>> start Passage to read
Nah. It's all because of the Kyoto protocol that U.S. consumers buy Priuses...

|6.2.05 @ 3:09PM|

What would the Kyoto Protocol have to do with it? Doesn't that involve companies and not individual consumers? The U.S. wasn't a signatory to that agreement, anyway.

Maybe I missed the point of that last statement. I'm getting more coffee.

|6.2.05 @ 3:10PM|

quasibill,

Toyota losed money on each Prius. Other than that, your "response to market forces" theory holds up perfectly.

|6.2.05 @ 3:15PM|

and the fact that there is a term "loss leader", and that it is used in non-regulated markets, should start some neurons firing that perhaps regulation isn't the driving force behind the Prius (and we won't get into the fact that they aren't the only hybrids anymore, because thems just inconvenient facts that tend to get in the way of fundamentalist market bashing!)

|6.2.05 @ 3:16PM|

SPD -

exactly.

Sarcasm doesn't translate well over the web.

|6.2.05 @ 3:19PM|

Are there SUV hybrids yet? I remember reading something about them coming out now, or soon... or, uh, something. (Damn you, bong hits!)

I would think that would be a product that almost everyone could agree on.
>> end Passage to read
>> start Excerpted data
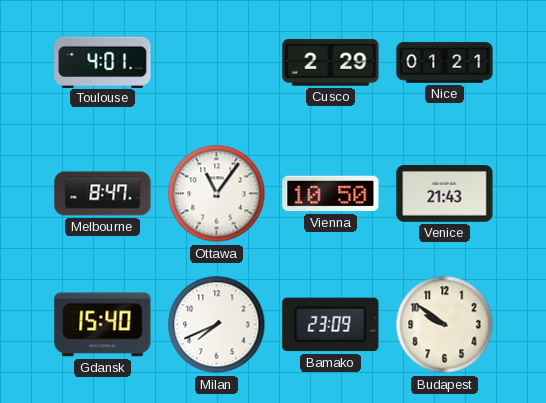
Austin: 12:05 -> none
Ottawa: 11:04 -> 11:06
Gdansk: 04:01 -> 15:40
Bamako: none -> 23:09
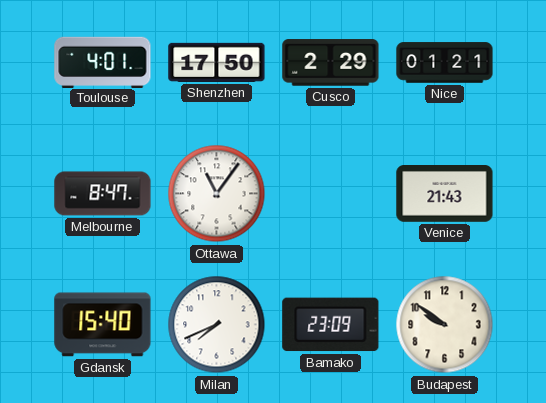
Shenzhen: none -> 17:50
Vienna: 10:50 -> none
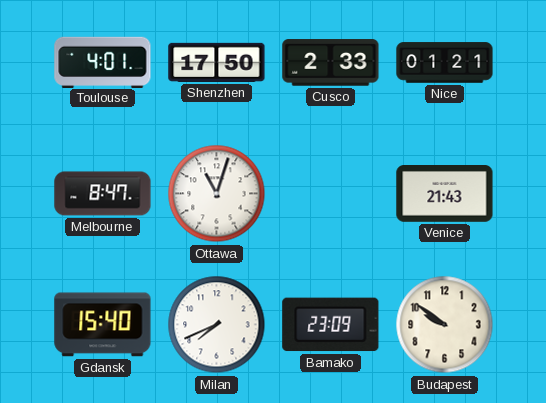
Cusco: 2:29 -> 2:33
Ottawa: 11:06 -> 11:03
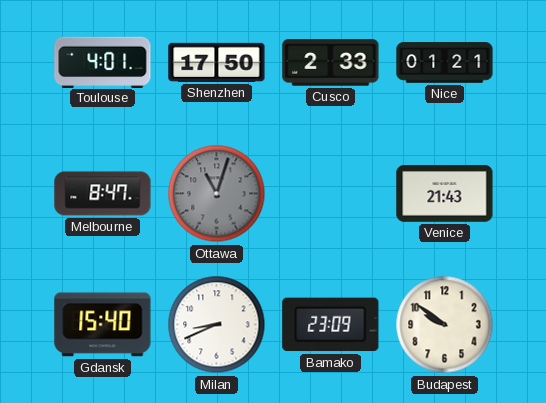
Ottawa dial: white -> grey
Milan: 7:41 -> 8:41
>> end Excerpted data
◆ Short problem 1
Translate this sentence from the Prius comment thread into Spanish: "Sarcasm doesn't translate well over the web."
◆ Short problem 2
Write out the part of the Prius comment thread starting with "What would the" and going on through "getting more coffee.".
◆ Short problem 3
Write what comes next in the Prius comment thread, picking up after its last comment.

◆ Expected answer 1
El sarcasmo no se transmite bien por internet.

◆ Expected answer 2
What would the Kyoto Protocol have to do with it? Doesn't that involve companies and not individual consumers? The U.S. wasn't a signatory to that agreement, anyway.

Maybe I missed the point of that last statement. I'm getting more coffee.

◆ Expected answer 3
M1EK|6.2.05 @ 3:33PM|

Another factor the smug Prius-pointers are forgetting is that:

1. Government regulation (via CAFE at first, and now via the ZEV, PZEV, etc rules) encourages all automakers to produce vehicles getting good mileage and emissions, far beyond that which the market would do by itself. The Prius actually tunes its engine more for low emissions than for high mileage, if you can believe it.

2. Government regulation (via the tax code) provides an explicit subsidy for hybrid vehicles, although nowhere near the scale of the monstrous subsidy for the largest SUVs.

Oops and oops.

M1EK|6.2.05 @ 3:35PM|

for jemezhobbit:

Speaking as a member of the human race, the preferred global climate is one that doesn't change too quickly from the precarious equilibrium we currently find ourselves in, since ANY sudden change will likely cause a drastic decline in food stocks FOR US HUMANS. As I mentioned before, you can't just move your wheat production north and call it a draw.

M1EK|6.2.05 @ 3:36PM|

quasibill:

Your summary of the current science of climate modelling is at best far out of date and misinformed, and at worst willful lies. I suggest you brush up on the materials.

|6.2.05 @ 3:52PM|

"Your summary of the current science of climate modelling is at best far out of date and misinformed, and at worst willful lies. I suggest you brush up on the materials."

Point out the things I'm misinformed on (you'll be surprised to find out just how informed I am), or that I'm out of date on, and we can discuss.

Or, speak out your anus, and hide behind ad hominems. Either way, the truth comes out.

As a discussion primer, lets talk about dynamic buffered equilibrium systems and the applicability of linear modelling to such systems. We'll quickly see who is misinformed, or operating at a 4th grade level.

|6.2.05 @ 3:53PM|

I'm bored. Someone throw a pie.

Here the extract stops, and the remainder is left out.